Kafka’s A Crossbreed:
A Postmodern Cultural Critique of Pet Keeping
Abstract
This work endeavours an elliptical reading of Franz Kafka’s A Crossbreed, to critique the
postmodern culture that subtends pet keeping, subsequently unpacking Kafka’s contribution to
animal ethics. The research question is: What unjust structures subtend postmodern cultural
practices of pet–keeping that are implied in the story? This critique considers that Kafka’s story
intends an animal ethics. This is primarily supported by the author’s reputation in biographical
accounts of his life as being sensitive to the miserable plight of animals. This question will be
addressed in three parts. The first discusses the aesthetic category of ‘cute’ from Lorenz’s idea
of Kindchenschema, identifying it in the crossbreed’s physiology and behaviours. It then
exposes the grim background of the cultural fetish of ‘cute’ that arises in societies within the
grip of political regimentation, which gave rise to pet keeping as a therapy. It also motivated the
selection as well as rejection of pets on the basis of mere physical looks.
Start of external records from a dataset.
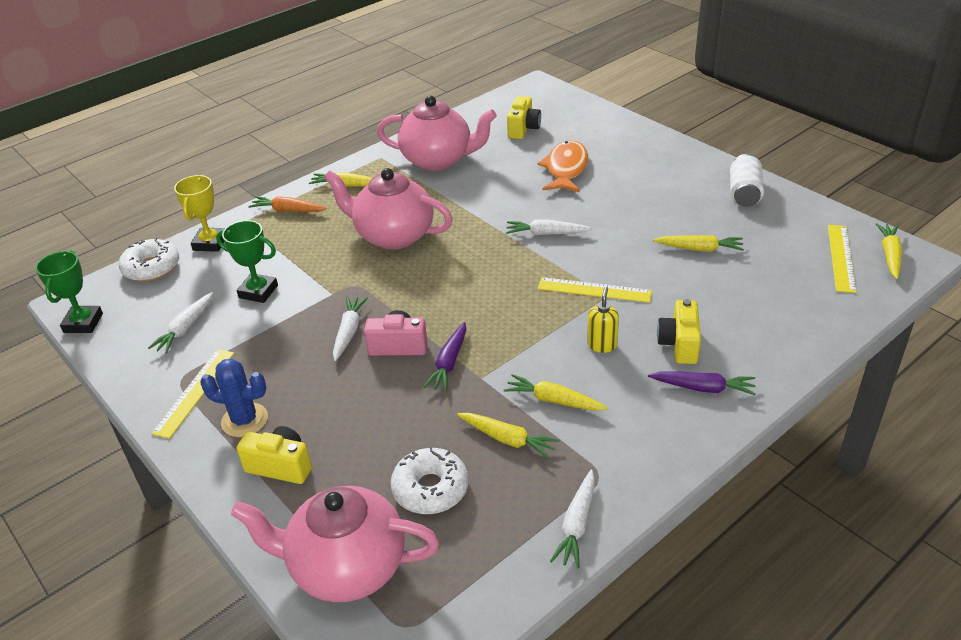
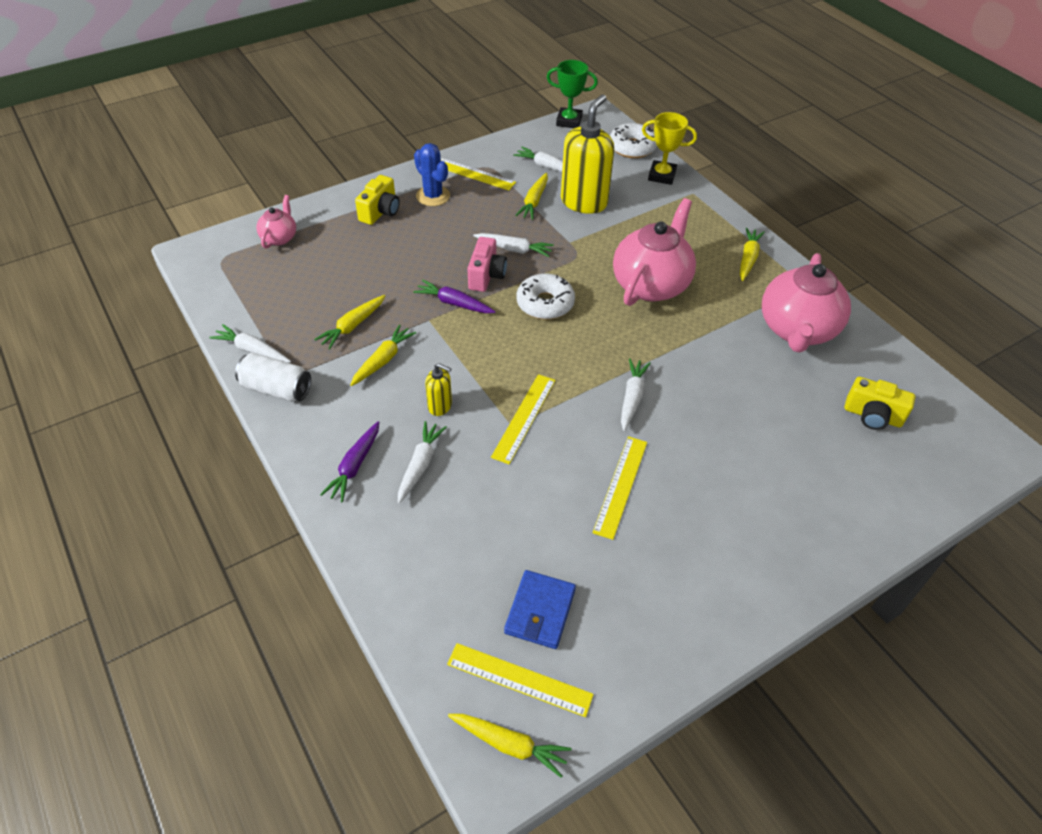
camera: 95 degrees right, 10 degrees up
blue cactus [200,358,268,437] -> blue cactus turned 60 degrees counterclockwise [414,143,450,206]
green trophy [216,220,278,303] -> yellow soap dispenser [561,94,614,214]
pink teapot [231,486,439,602] -> pink teapot [256,195,296,249], size x0.50
orange carrot [248,196,327,212] -> none
white donut [391,447,469,514] -> white donut moved to [517,274,575,319]
orange fish [538,140,588,193] -> none
yellow carrot [653,235,744,251] -> yellow carrot moved to [515,173,548,220]
yellow camera [657,299,701,364] -> white carrot [398,421,447,504]
white can [730,154,764,207] -> white can moved to [235,353,311,402]
none -> blue wallet [504,570,576,649]
none -> yellow ruler [592,436,647,540]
The second delves into
the tactile phenomenology and psychology of ‘petting,’ revealing the ambivalence about the
ethical issue of care in exchange for anthropogenically initiated animal domestication. The third
focuses on the haunting question of the end–of–life disposal of the crossbreed, which is somewhat linked to the cognitive dissonance on the issue of meat and the moral status of the pet animal.